## [Task to carry out]
Which lines in the records below contain the word "Adegan"? Copy each one out.

## [Input material]
--------
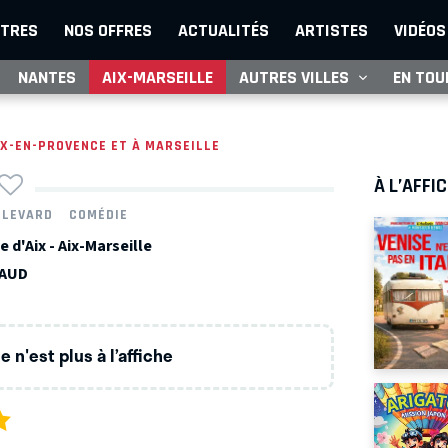
TRES
NOS OFFRES
ACTUALITÉS
ARTISTES
VIDÉOS
NANTES
AIX-MARSEILLE
AUTRES VILLES
EN TOU
IX-EN-PROVENCE ET À MARSEILLE
À L’AFFI
ULEVARD
COMÉDIE
d'Aix - Aix-Marseille
RAUD
 n'est plus à l’affiche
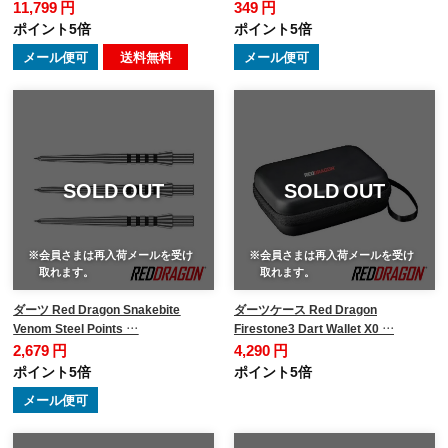
11,799 円
349 円
ポイント5倍
ポイント5倍
メール便可
送料無料
メール便可
SOLD OUT
SOLD OUT
※会員さまは再入荷メールを受け
※会員さまは再入荷メールを受け
取れます。
取れます。
ダーツ Red Dragon Snakebite
ダーツケース Red Dragon
Venom Steel Points …
Firestone3 Dart Wallet X0 …
2,679 円
4,290 円
ポイント5倍
ポイント5倍
メール便可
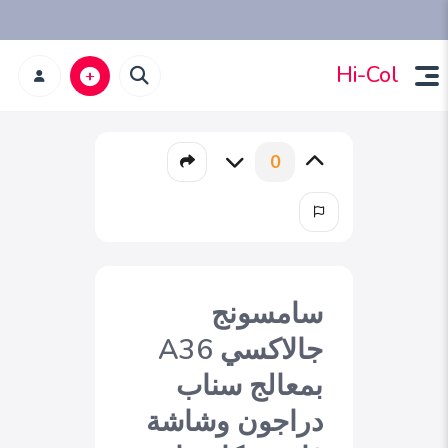
Hi-Col
0
سامسونج
جالاكسي A36
بمعالج سناب
دراجون وشاشة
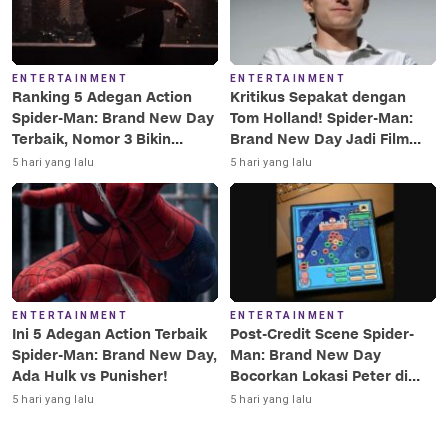
ENTERTAINMENT
ENTERTAINMENT
Ranking 5 Adegan Action
Kritikus Sepakat dengan
Spider-Man: Brand New Day
Tom Holland! Spider-Man:
Terbaik, Nomor 3 Bikin
Brand New Day Jadi Film
Terkesima!
Terbaik Era MCU
5 hari yang lalu
5 hari yang lalu
ENTERTAINMENT
ENTERTAINMENT
Ini 5 Adegan Action Terbaik
Post-Credit Scene Spider-
Spider-Man: Brand New Day,
Man: Brand New Day
Ada Hulk vs Punisher!
Bocorkan Lokasi Peter di
Luar Angkasa!
5 hari yang lalu
5 hari yang lalu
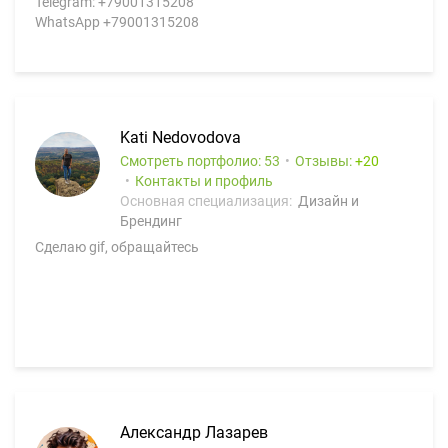
Telegram: +79001315208
WhatsApp +79001315208
Kati Nedovodova
Смотреть портфолио: 53
Отзывы:
20
Контакты и профиль
Основная специализация:
Дизайн и
Брендинг
Сделаю gif, обращайтесь
Александр Лазарев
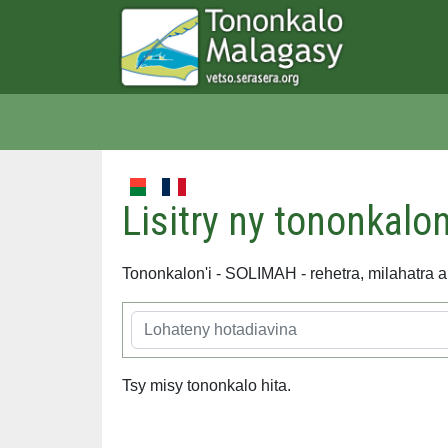
Lisitry ny tononkalon
Tononkalon'i - SOLIMAH - rehetra, milahatra 
Tsy misy tononkalo hita.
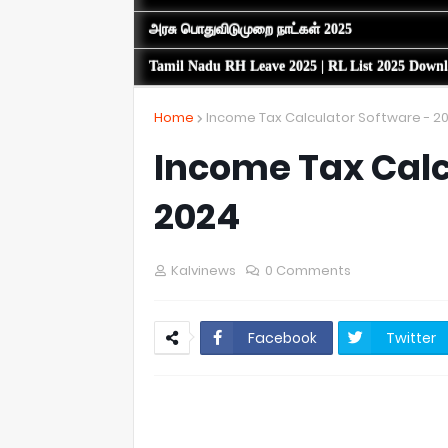
அரசு பொதுவிடுமுறை நாட்கள் 2025
Tamil Nadu RH Leave 2025 | RL List 2025 Down
Home
Income Tax Calculator Software - 2
Income Tax Calc
2024
Kalvinews
0 Comments
Facebook
Twitter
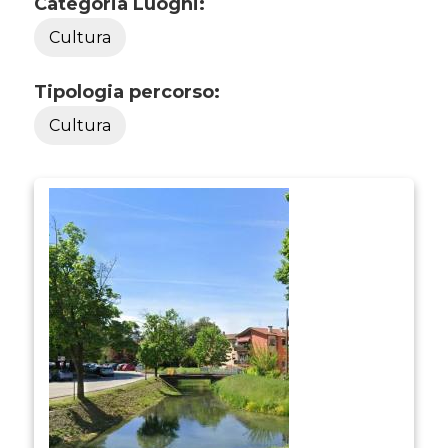
Categoria Luoghi:
Cultura
Tipologia percorso:
Cultura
--------
## [Answer section]
Ranking 5 Adegan Action
Ini 5 Adegan Action Terbaik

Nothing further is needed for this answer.